- **EXCERPT TO READ**:
[Start of Attachment]

KATE Relocates


Kamakura’s Analytic Tools for Excel has a new off-campus home


Author: Wagner Kamakura

KATE (Kamakura’s Analytic Tools for Excel) has a new off-campus home

You will find KATE (plus tutorials) at www.KATExcel.com

This free suite of Excel AddIns allows you to run much more than linear regressions in Excel.  Here is a list of analytic tools KATE has to offer:

Data extraction, transformation and visualization

  • Data merge by keys – allows you to merge two sheets by up to three common key-columns..
  • Scatterplot with labels – automatically add labels to a scatterplot, allowing you to jigger the labels to avoid crowding
  • 3D Scatterplot – simple tool to produce and rotate 3D scatterplots; all you need is a label and three coordinates for each data point.
  • ExtracText – simple tool for extracting, mining and coding words from text documents
  • WordMap – produces a word and a document map representing the frequency and affinity of words in a sample of text documents

Unsupervised learning

  • K-means clustering – the good-old workhorse for classifying cases based on continuous data
  • Latent Class Analysis – finite mixture modeling for categorical, ordinal and interval-scaled (i.e., Likert scale) data.
  • Correspondence Analysis – space-reduction technique for categorical data more popular in Europe than in the US.

[End of Attachment]

- **STUDY MATERIAL**:
[Start of Attachment]

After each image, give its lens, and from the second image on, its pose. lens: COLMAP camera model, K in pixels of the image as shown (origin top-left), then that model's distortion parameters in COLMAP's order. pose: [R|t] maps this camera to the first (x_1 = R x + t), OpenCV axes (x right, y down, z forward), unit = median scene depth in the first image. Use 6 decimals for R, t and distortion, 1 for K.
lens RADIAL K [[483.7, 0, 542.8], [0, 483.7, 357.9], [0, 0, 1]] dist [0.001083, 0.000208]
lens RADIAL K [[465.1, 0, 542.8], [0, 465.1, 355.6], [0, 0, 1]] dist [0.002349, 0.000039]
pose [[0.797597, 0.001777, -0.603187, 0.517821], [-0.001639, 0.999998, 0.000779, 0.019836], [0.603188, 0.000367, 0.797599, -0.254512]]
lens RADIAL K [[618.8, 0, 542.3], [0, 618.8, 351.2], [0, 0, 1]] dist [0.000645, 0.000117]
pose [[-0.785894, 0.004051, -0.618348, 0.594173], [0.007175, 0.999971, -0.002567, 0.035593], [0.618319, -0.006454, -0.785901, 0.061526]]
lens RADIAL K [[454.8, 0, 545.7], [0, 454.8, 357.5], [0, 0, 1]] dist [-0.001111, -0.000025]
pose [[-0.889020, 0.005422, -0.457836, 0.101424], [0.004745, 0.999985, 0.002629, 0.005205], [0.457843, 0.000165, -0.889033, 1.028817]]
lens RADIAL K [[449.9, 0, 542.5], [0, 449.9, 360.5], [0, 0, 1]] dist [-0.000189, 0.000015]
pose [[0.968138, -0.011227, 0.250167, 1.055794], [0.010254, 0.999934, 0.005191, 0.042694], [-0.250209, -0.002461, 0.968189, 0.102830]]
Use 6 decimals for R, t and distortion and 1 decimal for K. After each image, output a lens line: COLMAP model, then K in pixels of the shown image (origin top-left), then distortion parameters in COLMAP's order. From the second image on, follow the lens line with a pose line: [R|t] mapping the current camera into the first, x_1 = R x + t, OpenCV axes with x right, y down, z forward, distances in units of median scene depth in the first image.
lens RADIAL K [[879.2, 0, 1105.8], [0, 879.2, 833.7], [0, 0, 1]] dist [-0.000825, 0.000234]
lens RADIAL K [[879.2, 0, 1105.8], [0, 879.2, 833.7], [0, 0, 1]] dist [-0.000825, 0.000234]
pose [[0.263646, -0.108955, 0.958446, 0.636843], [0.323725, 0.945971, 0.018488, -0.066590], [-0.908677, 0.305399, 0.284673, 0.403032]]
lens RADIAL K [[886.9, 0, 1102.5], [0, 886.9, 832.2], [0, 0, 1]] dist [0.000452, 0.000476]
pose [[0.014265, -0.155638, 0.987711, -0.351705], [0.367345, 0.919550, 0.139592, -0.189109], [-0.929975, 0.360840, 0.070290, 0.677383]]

[End of Attachment]

- **ASSIGNMENT 1**: Where does the KATE announcement say KATE and its tutorials can be found?
- **ASSIGNMENT 2**: Continue the KATE announcement from the point where it ends.
The listing has no role in what you are asked to do here.

- **EXPECTED OUTPUT 1**: At www.KATExcel.com.

- **EXPECTED OUTPUT 2**:
  • Principal Components Analysis – another popular space-reduction technique, for continuous data.
  • Dynamic Factor Analysis – similar to Principal Component Analysis, except that the factor scores represent smooth latent trends over time.
  • Metric Multidimensional Scaling – a tool for unfolding a symmetric table of distances between cases into a multidimensional map.

Supervised Learning

  • Stepwise Regression – a standard linear regression with stepwise selection of predictors.
  • Logistic Regression – binary logistic regression.
  • Local Geographic Regression – Estimates one regression for each data point, using data from its nearest-K neighbors (you must have geo-codes for each data point)
  • Univariate PLS Regression – space reduction for a set of predictors while maximizing their fit to a continuous dependent variable.
  • Multivariate PLS Regression – as extension of PLS Regression, for explaining multiple dependent variables using a set of predictors.
  • Mixture Logit – random-coefficients Multinomial Logit choice model, producing individual-level estimates for the response coefficients.
  • Stochastic Frontier Regression – linear regression with asymmetric errors; the regression line is fitted around the top or bottom of the cloud of points.
  • Qualitative Data Envelopment Analysis – very flexible DEA tool that allows for qualitative inputs and outputs.
  • Sliced Average Variance Estimation – space-reduction for a set of predictors while maximizing the fit to a binary dependent variable.
  • Predictive Stepwise Linear Regression – stepwise predictor selection in a Linear Regression to maximize predictive fit in hold-out samples, rather than calibration fit
  • Predictive Stepwise Logistic Regression – stepwise predictor selection in a Binary Logistic Regression to maximize predictive fit in hold-out samples.